Тельмины веки подрагивают, исхудавшая рука с обручальным кольцом на пальце протестующе отвергает саму возможность такого исхода. Чем больше изматывает ее болезнь, тем сильнее становится она похожа на хрестоматийную школьную учителку. Отчасти в этом заключалась забавная пикантность его связи с ней — неприступная внешность и бешеный темперамент в постели, но, быть может, ее подлинному «я» соответствовал все-таки облик учительницы, а то, другое, было только личиной, надеваемой исключительно ради него, — есть же какое-то насекомое, которое умеет выдавать себя за цветок.
— Гарри, никаких копыт ты не откинешь, — говорит она с жаром, со страхом за него. Удивляет его это женское свойство — искренне, по-настоящему переживать за кого-то другого, не за себя. — Теперь каких только чудес не научились творить с сердцем, и латают, и штопают, запросто, как тряпичную куклу. — Она выдавливает из себя слабую улыбку. — Хочешь взглянуть, что у меня есть?
Он думает про себя, что это-то ему хорошо известно — все-все, что у нее есть; но она расстегивает рукав и, заголив руку с характерной для нее вообще легкостью оголять себя, показывает ему тыльную поверхность. Два лиловых синяка на ее истончившемся запястье соединены прозрачной подковкой — пластмассовой трубочкой, которая удерживается плашмя кусочками лейкопластыря, прикрепленными к ее желтушной коже.
— Это мой шунт, — говорит она, с особой внятностью произнося последнее слово. — Он соединяет артерию с веной, и когда мне нужно делать очередной диализ, мы его вынимаем, а меня подключают к искусственной почке.
— Очень мило, — только и может он сказать. Он рассказывает им о своей баллонной дилятации, но он уже сам подустал от этих рассказов, от попыток поведать другим о леденящем душу ощущении, когда видишь темную тень катетера, который, словно змееподобный указательный палец проковыривает себе путь, дюйм за дюймом продвигаясь в самое нутро бледных, подрагивающих очертаний его собственного сердца. — Коронарная артерия могла в любой момент закупориться, и тогда каюк. Остановка сердца.

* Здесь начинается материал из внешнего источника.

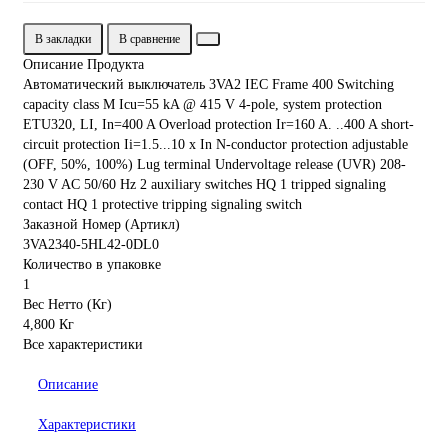
В закладки
В сравнение
Описание Продукта
Автоматический выключатель 3VA2 IEC Frame 400 Switching
capacity class M Icu=55 kA @ 415 V 4-pole, system protection
ETU320, LI, In=400 A Overload protection Ir=160 A. ..400 A short-
circuit protection Ii=1.5...10 x In N-conductor protection adjustable
(OFF, 50%, 100%) Lug terminal Undervoltage release (UVR) 208-
230 V AC 50/60 Hz 2 auxiliary switches HQ 1 tripped signaling
contact HQ 1 protective tripping signaling switch
Заказной Номер (Артикл)
3VA2340-5HL42-0DL0
Количество в упаковке
1
Вес Нетто (Кг)
4,800 Кг
Все характеристики
Описание
Характеристики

— Так ведь этого не случилось. Кончай трепаться! — говорит Ронни, отделяясь от стены, на которую опирался, отрываясь от собственной тени. — Великий Энгстром! — фыркает он, припоминая ехидное прозвище, которым дразнил Гарри во времена их баскетбольной юности. Забавно, что Гаррисон всю жизнь неотступно, как тень, преследует его издевками, не давая забыть о том, что многое в спорте оплачено соленым потом и неблагодарной черной работой, вопреки извечному стремлению брезгливого Кролика не замараться, не знать об этой изнанке и самому не быть к ней причастным. — Нашего аса чтобы никто пальцем не тронул! Полюбуйтесь, как у него все легко и просто. — Ронни в свое время весь кипел оттого, что Марти Тотеро выпускал его, Ронни, на площадку всякий раз, когда жесткие ребята из команды соперников начинали грубо играть против Гарри, чтобы он взял их на себя. Обеспечить заслон, так это теперь называется.
— Для меня все было тоже не так легко и просто, как выглядело со стороны, — говорит ему Кролик. Он переводит взгляд на Тельму, он хочет быть с ней поласковей, ведь она нашла в себе силы пренебречь мужниным гневом, заставила его сопровождать ее сюда. Ее никогда не останавливали опасения унизить Ронни, она дарила Гарри свою любовь безоглядно, и даже сейчас, когда любовники оба сломлены каждый своим недугом, ее близкое присутствие вновь дает ему неповторимое ощущение покоя и защищенности, какое испытываешь подле немногих женщин, благословенное чувство, что с ними ты всегда на высоте, как бы и что бы ты ни делал. — Как ты, Тел? Что врачи говорят? Обещают справиться?
— Аа-а! Конечно, они не скажут ложись и помирай, но организм уже так измотан!.. Сопротивляться ведь тоже можно только до какого-то предела. С болью я еще могла бы смириться и с непроходящей слабостью тоже, но когда отказывают почки, как не пасть духом? Что за радость жить, когда самые элементарные вещи становятся проблемой? Гарри, помнишь то место из Библии, которое нам часто читали в школе на молитвенных собраниях, пока их не отменили, — о том, что всему свое время? Время собирать камни, и время разбрасывать камни? Так вот, я все чаще думаю, что мне время сдаваться.